#### RECORDS SHOWN
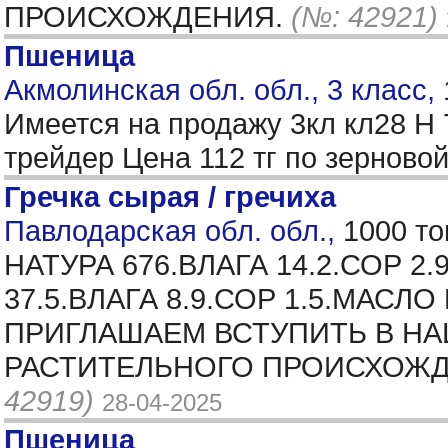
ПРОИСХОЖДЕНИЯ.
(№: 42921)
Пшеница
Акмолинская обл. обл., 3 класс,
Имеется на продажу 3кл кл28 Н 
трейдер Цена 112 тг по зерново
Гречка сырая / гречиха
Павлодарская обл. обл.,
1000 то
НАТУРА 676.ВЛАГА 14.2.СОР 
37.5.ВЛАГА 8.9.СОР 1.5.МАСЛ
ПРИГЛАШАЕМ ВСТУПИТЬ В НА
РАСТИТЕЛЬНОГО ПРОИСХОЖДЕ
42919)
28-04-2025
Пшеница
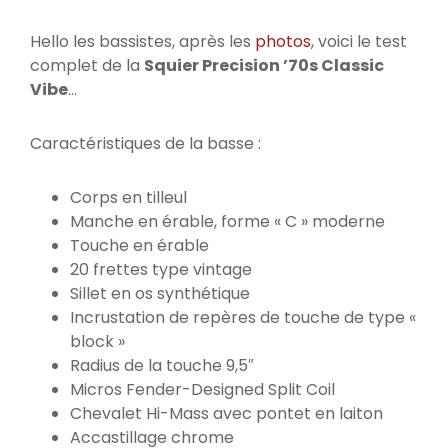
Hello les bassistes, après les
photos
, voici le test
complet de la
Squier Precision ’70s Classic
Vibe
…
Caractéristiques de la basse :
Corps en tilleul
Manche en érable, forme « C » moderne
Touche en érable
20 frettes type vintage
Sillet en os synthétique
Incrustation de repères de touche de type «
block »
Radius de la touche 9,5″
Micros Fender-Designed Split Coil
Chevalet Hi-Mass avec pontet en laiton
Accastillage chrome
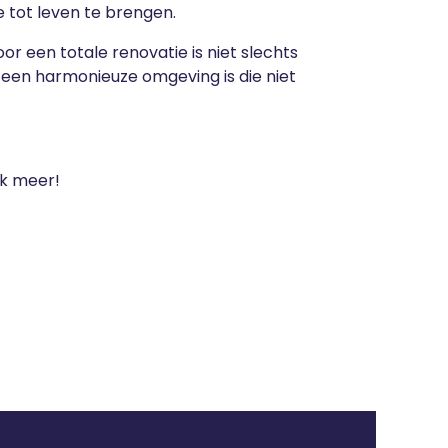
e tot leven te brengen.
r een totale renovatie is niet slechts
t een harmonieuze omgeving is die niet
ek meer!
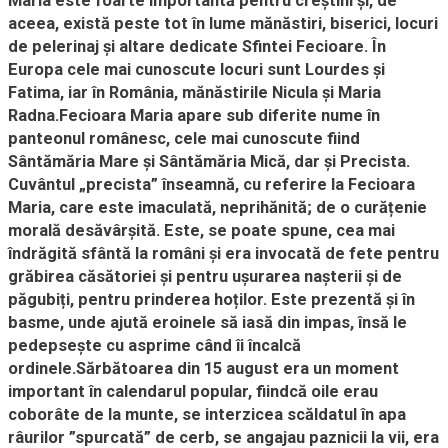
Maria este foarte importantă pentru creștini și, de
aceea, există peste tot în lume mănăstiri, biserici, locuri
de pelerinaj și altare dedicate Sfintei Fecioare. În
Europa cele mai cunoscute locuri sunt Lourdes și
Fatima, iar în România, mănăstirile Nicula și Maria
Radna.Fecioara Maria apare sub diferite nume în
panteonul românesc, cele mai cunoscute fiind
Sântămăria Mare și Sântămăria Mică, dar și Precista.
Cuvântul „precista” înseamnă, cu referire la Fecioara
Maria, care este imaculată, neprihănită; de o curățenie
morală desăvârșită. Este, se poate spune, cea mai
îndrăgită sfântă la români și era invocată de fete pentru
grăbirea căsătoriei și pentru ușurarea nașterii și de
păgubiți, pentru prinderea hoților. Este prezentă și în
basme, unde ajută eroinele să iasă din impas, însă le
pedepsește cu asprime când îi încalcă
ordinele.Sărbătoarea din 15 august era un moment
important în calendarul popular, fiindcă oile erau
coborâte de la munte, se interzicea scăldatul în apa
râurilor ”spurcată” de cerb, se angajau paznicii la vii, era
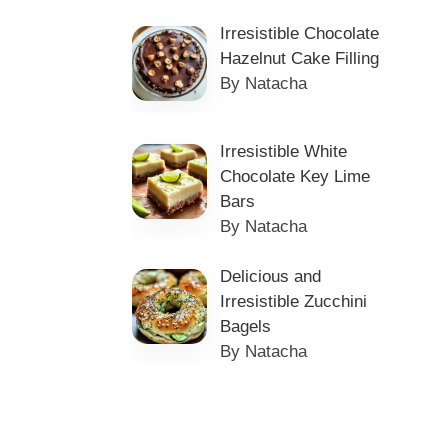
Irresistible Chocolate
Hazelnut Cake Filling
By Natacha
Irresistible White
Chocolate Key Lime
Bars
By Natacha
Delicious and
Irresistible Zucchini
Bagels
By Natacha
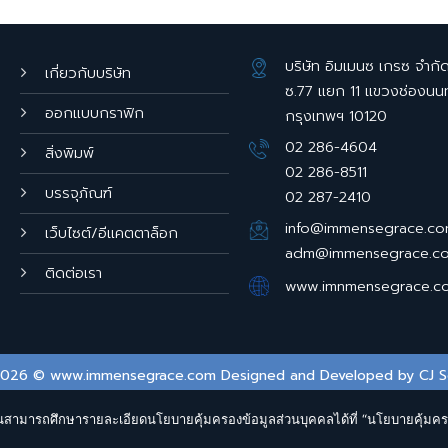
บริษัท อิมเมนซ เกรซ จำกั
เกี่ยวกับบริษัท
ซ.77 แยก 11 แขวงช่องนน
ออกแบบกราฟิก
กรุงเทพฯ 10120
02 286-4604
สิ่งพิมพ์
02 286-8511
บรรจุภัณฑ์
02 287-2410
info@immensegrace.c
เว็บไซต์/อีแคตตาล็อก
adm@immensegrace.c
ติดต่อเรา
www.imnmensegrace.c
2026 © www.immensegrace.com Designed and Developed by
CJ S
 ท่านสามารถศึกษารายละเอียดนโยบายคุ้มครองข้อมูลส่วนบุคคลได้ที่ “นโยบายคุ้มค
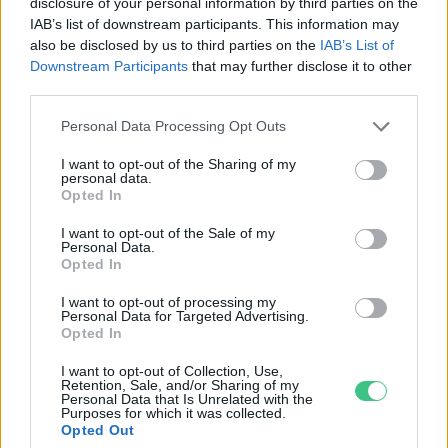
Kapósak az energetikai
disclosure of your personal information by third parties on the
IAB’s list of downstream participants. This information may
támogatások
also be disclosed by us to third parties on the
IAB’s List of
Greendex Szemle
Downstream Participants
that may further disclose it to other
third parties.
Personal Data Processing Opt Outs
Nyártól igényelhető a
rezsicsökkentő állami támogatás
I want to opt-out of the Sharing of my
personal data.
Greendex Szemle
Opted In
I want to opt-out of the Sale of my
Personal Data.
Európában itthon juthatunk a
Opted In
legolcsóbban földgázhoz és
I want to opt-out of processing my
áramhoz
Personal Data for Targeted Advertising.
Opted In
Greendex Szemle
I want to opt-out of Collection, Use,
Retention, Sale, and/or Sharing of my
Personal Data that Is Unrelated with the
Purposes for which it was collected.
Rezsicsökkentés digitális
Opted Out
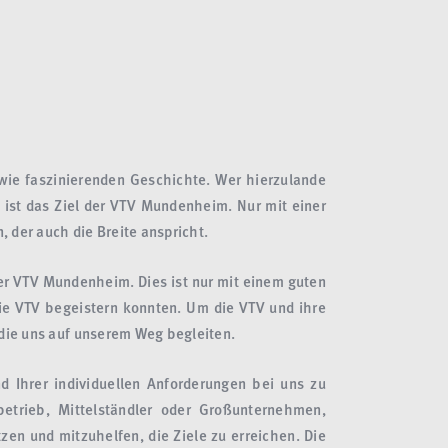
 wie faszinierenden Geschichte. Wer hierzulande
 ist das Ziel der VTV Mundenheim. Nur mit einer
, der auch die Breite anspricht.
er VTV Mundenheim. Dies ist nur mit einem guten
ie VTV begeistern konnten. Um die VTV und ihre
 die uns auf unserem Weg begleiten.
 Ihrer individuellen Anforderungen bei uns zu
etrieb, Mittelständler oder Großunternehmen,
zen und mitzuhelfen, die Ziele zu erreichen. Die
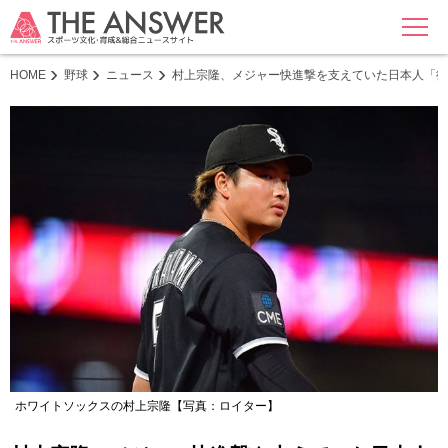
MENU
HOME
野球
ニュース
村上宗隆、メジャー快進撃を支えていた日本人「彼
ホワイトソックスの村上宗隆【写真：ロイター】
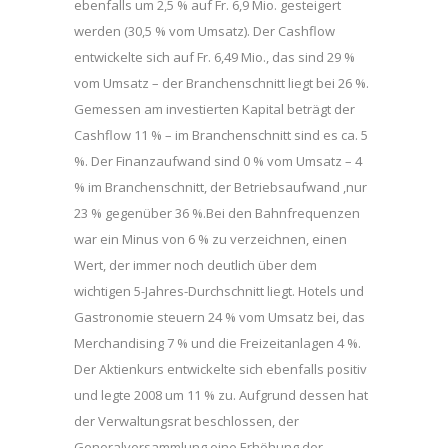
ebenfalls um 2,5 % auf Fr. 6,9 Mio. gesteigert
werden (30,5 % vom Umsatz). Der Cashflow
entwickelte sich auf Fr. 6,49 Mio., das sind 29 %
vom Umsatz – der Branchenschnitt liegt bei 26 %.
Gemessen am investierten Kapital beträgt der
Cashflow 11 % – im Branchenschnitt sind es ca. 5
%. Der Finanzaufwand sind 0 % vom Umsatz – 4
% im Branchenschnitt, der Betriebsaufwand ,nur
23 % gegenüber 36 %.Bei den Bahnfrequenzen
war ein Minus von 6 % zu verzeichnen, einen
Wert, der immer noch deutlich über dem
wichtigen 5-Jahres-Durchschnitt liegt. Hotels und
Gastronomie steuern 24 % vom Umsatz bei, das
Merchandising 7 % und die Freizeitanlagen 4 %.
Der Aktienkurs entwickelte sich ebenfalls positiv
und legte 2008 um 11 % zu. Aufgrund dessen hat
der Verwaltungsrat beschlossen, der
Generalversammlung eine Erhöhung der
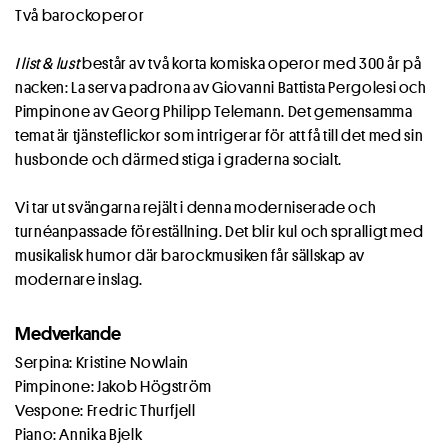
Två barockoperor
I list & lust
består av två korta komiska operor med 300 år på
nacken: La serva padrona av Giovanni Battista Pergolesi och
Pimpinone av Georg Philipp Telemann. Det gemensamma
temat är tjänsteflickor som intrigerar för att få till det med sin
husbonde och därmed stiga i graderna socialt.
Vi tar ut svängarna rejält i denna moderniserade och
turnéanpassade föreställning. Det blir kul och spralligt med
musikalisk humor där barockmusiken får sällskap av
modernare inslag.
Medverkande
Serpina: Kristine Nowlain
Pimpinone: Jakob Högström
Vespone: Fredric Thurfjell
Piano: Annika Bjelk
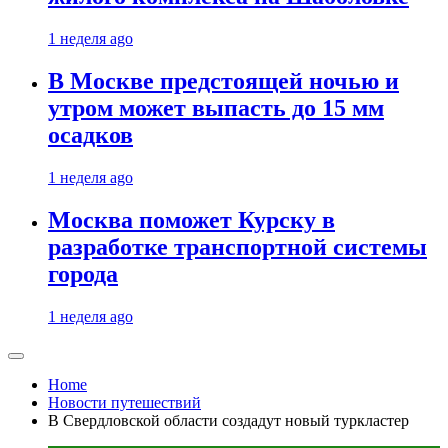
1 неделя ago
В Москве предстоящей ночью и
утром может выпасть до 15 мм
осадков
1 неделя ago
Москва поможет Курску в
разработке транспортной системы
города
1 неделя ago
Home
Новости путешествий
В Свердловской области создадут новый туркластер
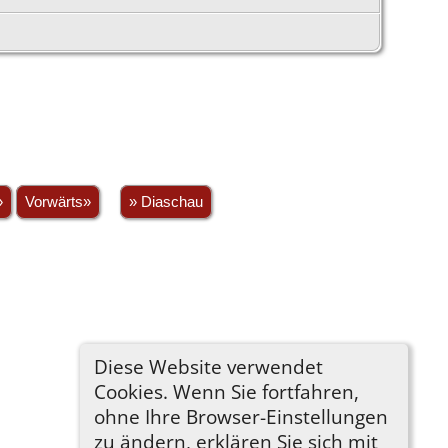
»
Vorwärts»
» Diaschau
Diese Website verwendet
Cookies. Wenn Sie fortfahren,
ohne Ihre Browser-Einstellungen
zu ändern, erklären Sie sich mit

#### WORK ITEM
Repeat the lines of the listing above verbatim, beginning at its first line and ending at the line containing "referire la Fecioara", which is included. Omit pictures.

#### EXPECTED OUTPUT
ПРОИСХОЖДЕНИЯ.
(№: 42921)
Пшеница
Акмолинская обл. обл., 3 класс,
Имеется на продажу 3кл кл28 Н 
трейдер Цена 112 тг по зерново
Гречка сырая / гречиха
Павлодарская обл. обл.,
1000 то
НАТУРА 676.ВЛАГА 14.2.СОР 
37.5.ВЛАГА 8.9.СОР 1.5.МАСЛ
ПРИГЛАШАЕМ ВСТУПИТЬ В НА
РАСТИТЕЛЬНОГО ПРОИСХОЖДЕ
42919)
28-04-2025
Пшеница
Hello les bassistes, après les
photos
, voici le test
complet de la
Squier Precision ’70s Classic
Vibe
…
Caractéristiques de la basse :
Corps en tilleul
Manche en érable, forme « C » moderne
Touche en érable
20 frettes type vintage
Sillet en os synthétique
Incrustation de repères de touche de type «
block »
Radius de la touche 9,5″
Micros Fender-Designed Split Coil
Chevalet Hi-Mass avec pontet en laiton
Accastillage chrome
e tot leven te brengen.
r een totale renovatie is niet slechts
t een harmonieuze omgeving is die niet
ek meer!
Maria este foarte importantă pentru creștini și, de
aceea, există peste tot în lume mănăstiri, biserici, locuri
de pelerinaj și altare dedicate Sfintei Fecioare. În
Europa cele mai cunoscute locuri sunt Lourdes și
Fatima, iar în România, mănăstirile Nicula și Maria
Radna.Fecioara Maria apare sub diferite nume în
panteonul românesc, cele mai cunoscute fiind
Sântămăria Mare și Sântămăria Mică, dar și Precista.
Cuvântul „precista” înseamnă, cu referire la Fecioara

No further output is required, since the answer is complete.